As of January 1, 2020, California became the first state to permit residents whose personal information is exposed in a data breach to seek statutory damages between $100-$750 per incident, even in the absence of any actual harm, with the passage of the California Consumer Privacy Act (“CCPA”). The class actions that follow are not likely to be limited to California residents, but will also include non-California residents pursuing claims under common law theories. A successful defense will depend on the ability of the breached business to establish that it implemented and maintained reasonable security procedures and practices appropriate to the nature of the personal information held. The more prepared a business is to respond to a breach, the better prepared it will be to defend a breach lawsuit. To help our clients prepare for the CCPA, Bryan Cave Leighton Paisner is issuing a series of data security articles to empower organizations to focus on breach readiness.

What Should be Included in a Data Breach Incident Response Plan?

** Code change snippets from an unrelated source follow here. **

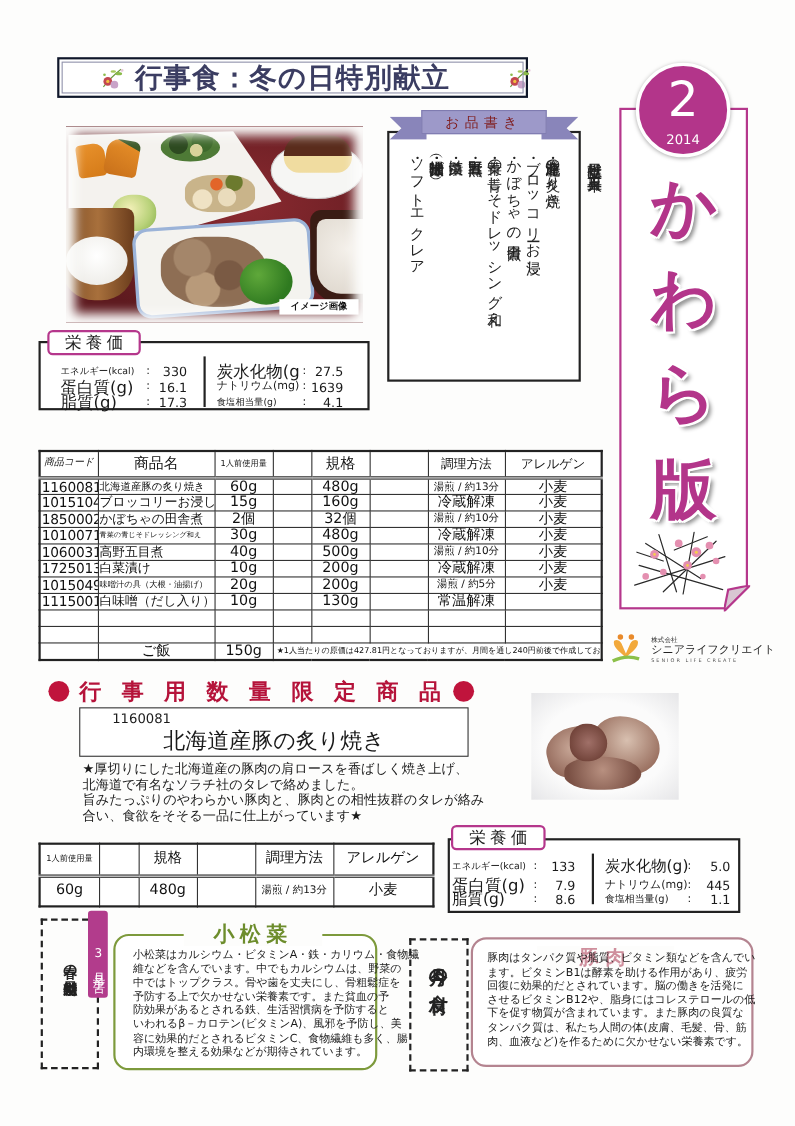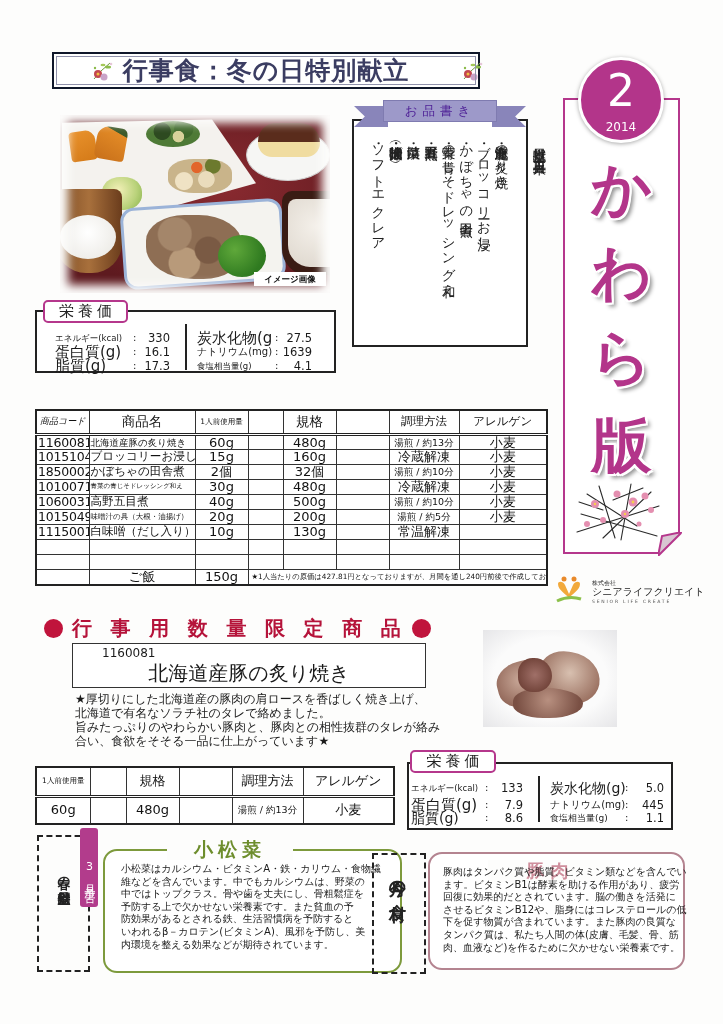--- a/index.html
+++ b/index.html
@@ -34,21 +34,21 @@
 .ph-soup{left:222px;top:76px;width:52px;height:84px;border-radius:10px 0 0 26px;background:#3a1c14;}
 .ph-soup-in{left:228px;top:84px;width:46px;height:68px;border-radius:8px 0 0 22px;background:radial-gradient(circle at 60% 40%,#f4f0ea,#ddd6cc);}
 .ph-vignette{left:0;top:0;right:0;bottom:0;box-shadow:inset 0 0 10px 8px #fdfdfc;}
 .ph-caption{left:194px;top:157px;width:72px;height:14px;background:#fff;font-size:8.5px;font-weight:bold;line-height:14px;text-align:center;color:#111;}
 
 
 .menu-box{left:352px;top:119px;width:176px;height:228px;border:2px solid #222;background:#fff;}
 .ribbon-tail{top:106px;width:34px;height:21px;background:#8985ba;}
 .tail-left{left:354px;clip-path:polygon(0 0,100% 0,100% 100%,0 100%,32% 50%);}
 .tail-right{left:492px;clip-path:polygon(0 0,100% 0,68% 50%,100% 100%,0 100%);}
-.ribbon{left:383px;top:100px;width:114px;height:22px;background:#9d99c9;border:1px solid #7f7bb0;text-align:center;font-size:12.5px;line-height:20px;letter-spacing:5px;color:#4c1d95;}
+.ribbon{left:383px;top:100px;width:114px;height:22px;background:#9d99c9;border:1px solid #7f7bb0;text-align:center;font-size:12.5px;line-height:20px;letter-spacing:5px;color:#7f1d1d;}
 .menu-list{left:368px;top:136px;width:142px;height:212px;writing-mode:vertical-rl;font-size:13.4px;line-height:17.6px;color:#222;}
 .menu-item{display:block;white-space:nowrap;}
 .menu-date{left:531px;top:138px;width:17px;height:215px;writing-mode:vertical-rl;font-size:13.4px;line-height:17px;color:#222;white-space:nowrap;}
 .menu-date .d2{margin-inline-start:13px;}
 
 
 .mast-box{left:563px;top:98px;width:117px;height:456px;border:2.5px solid #b5378c;background:#fff;}
 .mast-fold{left:658px;top:532px;width:24px;height:24px;}
 .mast-circle{left:578px;top:57px;width:86px;height:86px;border-radius:50%;background:#b3358a;border:3px solid #fff;box-shadow:0 1px 4px rgba(0,0,0,.35);text-align:center;color:#fff;}
 .mast-num{position:absolute;left:0;right:0;top:8px;font-size:44px;line-height:46px;}
@@ -128,21 +128,21 @@
 .stable tr.hrow{height:29px;}
 .stable tr{height:28px;}
 .stable th{border-bottom:3px double #222;}
 .sw1{width:54px}.sw2{width:36px}.sw3{width:53px}.sw4{width:53px}.sw5{width:71px}.sw6{width:91px}
 
 
 .next-box{left:37px;top:835px;width:53px;height:137px;border:2px dashed #222;}
 .next-title{left:56px;top:868px;width:16px;height:100px;writing-mode:vertical-rl;text-orientation:upright;font-size:12.5px;font-weight:bold;line-height:16px;color:#222;white-space:nowrap;}
 .next-tag{left:80px;top:828px;width:18px;height:79px;background:#b23c8c;border-radius:3px;writing-mode:vertical-rl;text-orientation:upright;color:#fff;font-size:11px;line-height:18px;text-align:center;padding-top:11px;letter-spacing:2.5px;white-space:nowrap;}
 .ing-box{border-radius:14px;background:#fff;}
-.komatsuna{left:103px;top:849px;width:299px;height:124px;border:2.5px solid #7d9a3c;}
+.komatsuna{left:103px;top:849px;width:240px;height:124px;border:2.5px solid #7d9a3c;}
 .pork-box{left:428px;top:852px;width:257px;height:118px;border:2px solid #b48490;}
 .ing-title{position:absolute;top:-13px;height:22px;background:#fdfdfc;text-align:center;font-weight:bold;line-height:22px;white-space:nowrap;}
 .komatsuna .ing-title{left:62px;width:126px;font-size:19px;letter-spacing:5px;color:#6d8d2c;}
 .pork-box .ing-title{left:58px;width:125px;font-size:18px;letter-spacing:6px;color:#cf8f9d;margin-top:19px;}
 .ing-lines{position:absolute;font-size:10px;line-height:12.6px;color:#1a1a1a;}
 .ing-lines div{white-space:nowrap;}
 .komatsuna .ing-lines{left:16px;top:12px;}
 .pork-box .ing-lines{left:13px;top:12px;}
 .month-box{left:372px;top:853px;width:54px;height:121px;border:2px dashed #222;}
 .month-label{left:388px;top:866px;width:20px;height:100px;writing-mode:vertical-rl;text-orientation:upright;font-size:17px;font-weight:bold;line-height:20px;letter-spacing:1.6px;color:#222;white-space:nowrap;}
@@ -365,20 +365,30 @@
     <td class="code">1060031</td>
     <td class="pname">高野五目煮</td>
     <td class="ctr">40g</td>
     <td></td>
     <td class="ctr">500g</td>
     <td></td>
     <td class="ctr msm">湯煎 / 約10分</td>
     <td class="ctr">小麦</td>
   </tr>
   <tr>
+    <td class="code">1725013</td>
+    <td class="pname">白菜漬け</td>
+    <td class="ctr">10g</td>
+    <td></td>
+    <td class="ctr">200g</td>
+    <td></td>
+    <td class="ctr">冷蔵解凍</td>
+    <td class="ctr">小麦</td>
+  </tr>
+  <tr>
     <td class="code">1015049</td>
     <td class="pname xs2">味噌汁の具（大根・油揚げ）</td>
     <td class="ctr">20g</td>
     <td></td>
     <td class="ctr">200g</td>
     <td></td>
     <td class="ctr msm">湯煎 / 約5分</td>
     <td class="ctr">小麦</td>
   </tr>
   <tr>
@@ -508,20 +518,21 @@
 
 <div class="ing-box komatsuna abs">
   <div class="ing-title">小松菜</div>
   <div class="ing-lines">
     <div>小松菜はカルシウム・ビタミンA・鉄・カリウム・食物繊</div>
     <div>維などを含んでいます。中でもカルシウムは、野菜の</div>
     <div>中ではトップクラス。骨や歯を丈夫にし、骨粗鬆症を</div>
     <div>予防する上で欠かせない栄養素です。また貧血の予</div>
     <div>防効果があるとされる鉄、生活習慣病を予防すると</div>
     <div>いわれるβ－カロテン(ビタミンA)、風邪を予防し、美</div>
+    <div>容に効果的だとされるビタミンC、食物繊維も多く、腸</div>
     <div>内環境を整える効果などが期待されています。</div>
   </div>
 </div>
 
 <div class="month-box abs"></div>
 <div class="month-label abs">今月の食材</div>
 
 <div class="ing-box pork-box abs">
   <div class="ing-title">豚肉</div>
   <div class="ing-lines">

An incident response plan explains how an organization handles security events, security incidents, and security breaches. Among other things, the plan helps employees from different departments understand the role that they are expected to play when investigating a security incident and identifies other people within the organization with whom they should be coordinating. The plan also can help educate employees concerning what they should and should not do when faced with a security incident and can provide them with a reference guide for resources that may help them effectively respond to an incident or breach.

Incident response plans take a variety of forms, and there is no mandated structure. The following topical recommendations, however, may help you draft an incident response plan or evaluate the thoroughness of one that already exists:

  • Definition of Security Event, Incident, and Breach. Consider explaining the difference between an event, incident, and breach so those in the organization involved with incident response understand the distinction.
  • Security Event Escalation. By their very nature, security events are relatively common occurrences. Only a small percentage of events will become incidents, and an even smaller percentage of events will ultimately become breaches. Nonetheless, it is important to explain the process under which an event should be escalated to an incident, or a breach, and the impact that such an escalation has on who within the organization needs to become involved in an investigation and how the investigation should be handled.
  • Responsibilities For Conducting an Incident Investigation. The plan should explain who within the organization is responsible for investigating security incidents, to whom information should be reported, and who has the authority (and responsibility) to seek additional resources when needed. To the extent that one of the purposes for conducting an investigation is to provide in-house counsel with information needed to make legal recommendations, the plan should consider whether an organization desires the investigation to be conducted under the auspice of the attorney-client and attorney work product privileges. If so, the plan should make clear that the investigation is operating under the direction of counsel and the plan should provide instructions to the employees who may be collecting information concerning how to preserve privilege, including involving legal counsel in the investigation of certain types of security incidents. Tip: Be sure to designate a project manager to hold the team members accountable for their assigned tasks and to ensure that the investigation is proceeding quickly.
  • Internal Contact Information. Many plans also include a quick reference guide naming the people within an organization who can help in the investigation of a security incident. This should include the incident response team member and their cell phone numbers, along with individuals who can serve as back-up support in the event a response team member is unavailable.
  • External Contact Information. Many plans include a quick reference guide naming the people outside of an organization who can help in the investigation of a security incident, which may include contacts with law enforcement (e.g., FBI and Secret Service), outside counsel, forensic investigators, call-center support, credit monitoring, public relations experts, etc. If the organization has a cyber-insurance policy, the approved vendors should be identified in the plan.
Tip: If your organization operates in the European Union and is subject to the GDPR, the plan should include the name of the lead supervisory authority and the relevant information for reporting a breach, as breaches resulting in a risk to the rights and freedoms of individuals may need to be reported to the regulator within 72 hours after your organization becomes aware of it.
  • Recordkeeping. Plans typically explain the type of documents and records that should be kept concerning the investigation in order to permit in-house counsel to reconstruct when the organization knew certain pieces of information and when the organization took certain steps. Such reconstruction may be necessary in litigation or a regulatory investigation.
  • Post-Incident Reporting. Many plans discuss how the organization will take information learned during an incident and incorporate that back into the organization’s security program. This might include “lessons-learned” from how an incident was handled or ways to prevent an incident from occurring again. Under the GDPR, organizations are required to document an incident, its effects, and any remedial action taken. If the organization decided it was not a reportable breach, it should document the basis for that decision.